Final scoring framework
All criteria are scored on a 0–100 scale and combined into a weighted composite out of 100. The weighting favors minimal attack surface, memory/runtime safety, self-hosting sovereignty, and role-correct architectural fit.
| Criterion | Weight | Definition |
|---|---|---|
| C1. License & Anti-Capture | 10% | How strongly the license resists closed SaaS or black-box capture while remaining FOSS. Server-side copyleft is treated as structurally stronger than permissive licensing. |
| C2. Language & Runtime Safety | 10% | Memory-safety and runtime posture. Rust, Go, TypeScript/Deno, and Android/Kotlin stacks score differently from C++ in the presence of adversarial input and long-lived network exposure. |
| C3. Deployment & Self-Hosting | 15% | Single-binary friendliness, database footprint, packaging, small-hardware viability, and absence of forced cloud or SaaS dependencies. |
| C4. Privacy, Attack Surface & Synthetic Adjacency | 20% | How “dumb” and narrow the system remains.
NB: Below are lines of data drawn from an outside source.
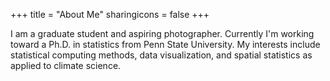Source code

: +++
title = "About Me"
sharingicons = false
+++

I am a graduate student and aspiring photographer. Currently I'm working toward a Ph.D. in statistics from Penn State University. My interests include statistical computing methods, data visualization, and spatial statistics as applied to climate science.
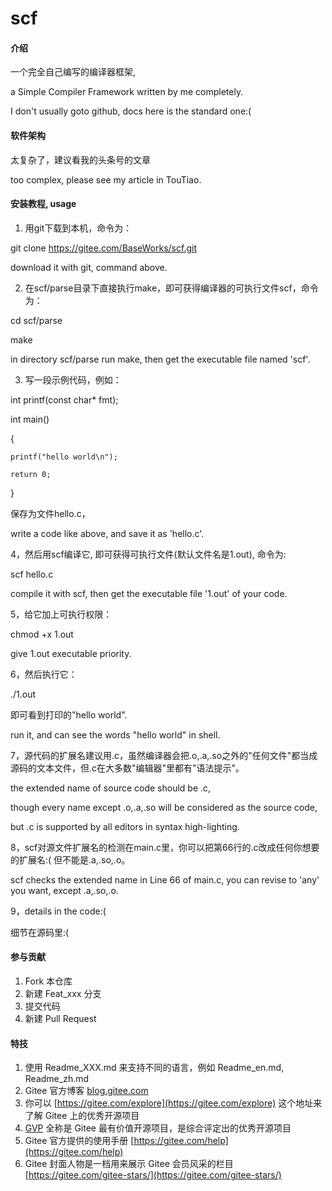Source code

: # scf

#### 介绍
一个完全自己编写的编译器框架,

a Simple Compiler Framework written by me completely.

I don't usually goto github, docs here is the standard one:(

#### 软件架构
太复杂了，建议看我的头条号的文章

too complex, please see my article in TouTiao.

#### 安装教程, usage

1.  用git下载到本机，命令为：

git clone https://gitee.com/BaseWorks/scf.git

download it with git, command above.

2.  在scf/parse目录下直接执行make，即可获得编译器的可执行文件scf，命令为：

cd scf/parse

make

in directory scf/parse run make, then get the executable file named 'scf'.

3.  写一段示例代码，例如：

int printf(const char* fmt);

int main()

{

    printf("hello world\n");

    return 0;


}

保存为文件hello.c，

write a code like above, and save it as 'hello.c'.

4，然后用scf编译它, 即可获得可执行文件(默认文件名是1.out), 命令为:

scf hello.c

compile it with scf, then get the executable file '1.out' of your code.

5，给它加上可执行权限：

chmod +x 1.out

give 1.out executable priority.

6，然后执行它：

./1.out

即可看到打印的"hello world".

run it, and can see the words "hello world" in shell.

7，源代码的扩展名建议用.c，虽然编译器会把.o,.a,.so之外的"任何文件"都当成源码的文本文件，但.c在大多数"编辑器"里都有"语法提示"。

the extended name of source code should be .c, 

though every name except .o,.a,.so will be considered as the source code,

but .c is supported by all editors in syntax high-lighting.

8，scf对源文件扩展名的检测在main.c里，你可以把第66行的.c改成任何你想要的扩展名:( 但不能是.a,.so,.o。

scf checks the extended name in Line 66 of main.c, you can revise to 'any' you want, except .a,.so,.o.

9，details in the code:(

细节在源码里:(

#### 参与贡献

1.  Fork 本仓库
2.  新建 Feat_xxx 分支
3.  提交代码
4.  新建 Pull Request


#### 特技

1.  使用 Readme\_XXX.md 来支持不同的语言，例如 Readme\_en.md, Readme\_zh.md
2.  Gitee 官方博客 [blog.gitee.com](https://blog.gitee.com)
3.  你可以 [https://gitee.com/explore](https://gitee.com/explore) 这个地址来了解 Gitee 上的优秀开源项目
4.  [GVP](https://gitee.com/gvp) 全称是 Gitee 最有价值开源项目，是综合评定出的优秀开源项目
5.  Gitee 官方提供的使用手册 [https://gitee.com/help](https://gitee.com/help)
6.  Gitee 封面人物是一档用来展示 Gitee 会员风采的栏目 [https://gitee.com/gitee-stars/](https://gitee.com/gitee-stars/)
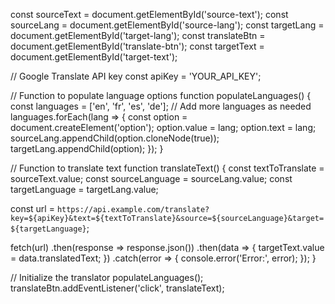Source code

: const sourceText = document.getElementById('source-text');
const sourceLang = document.getElementById('source-lang');
const targetLang = document.getElementById('target-lang');
const translateBtn = document.getElementById('translate-btn');
const targetText = document.getElementById('target-text');

// Google Translate API key
const apiKey = 'YOUR_API_KEY';

// Function to populate language options
function populateLanguages() {
  const languages = ['en', 'fr', 'es', 'de']; // Add more languages as needed
  languages.forEach(lang => {
    const option = document.createElement('option');
    option.value = lang;
    option.text = lang;
    sourceLang.appendChild(option.cloneNode(true));
    targetLang.appendChild(option);
  });
}

// Function to translate text
function translateText() {
  const textToTranslate = sourceText.value;
  const sourceLanguage = sourceLang.value;
  const targetLanguage = targetLang.value;

  const url = `https://api.example.com/translate?key=${apiKey}&text=${textToTranslate}&source=${sourceLanguage}&target=${targetLanguage}`;

  fetch(url)
    .then(response => response.json())
    .then(data => {
      targetText.value = data.translatedText;
    })
    .catch(error => {
      console.error('Error:', error);
    });
}

// Initialize the translator
populateLanguages();
translateBtn.addEventListener('click', translateText);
Cross-protocol bridges, complex policy engines, social UIs, cloud backups, and bundled services expand the surface and lower the score. |
| C5. NIP Coverage & Protocol Correctness | 10% | Breadth and seriousness of relay-relevant NIP support, with more credit given to dedicated relay implementations than to general application servers with secondary relay capability. |
| C6. Architecture Simplicity & Antifragility | 15% | Minimal moving parts, clear failure modes, clean database story, and avoidance of unnecessary bundling inside the relay core. |
| C7. Ecosystem Maturity & Maintenance Outlook | 10% | Observed adoption, packaging, documented operational maturity, release activity, and explicit roadmap or maintenance posture. |
| C8. Sovereign Alignment, Defaults & DR | 10% | How well the project’s defaults and structure fit personal, sovereign, or operator-controlled relay patterns, plus backup/disaster-recovery ergonomics where relevant. |
App-server / social stack tier
This tier covers systems whose real center of gravity is application-layer community or social functionality rather than minimal relay substrate.
Ditto — 71.0 / 100
Ditto is described in the official repository as “a Nostr server for building resilient communities online.” It is AGPL-3.0 licensed, built in TypeScript for Deno, and paired with dedicated documentation. The surrounding Soapbox material frames Ditto as a way to create a customizable social network that is decentralized and free from ads and tracking, while also unlocking Mastodon app compatibility.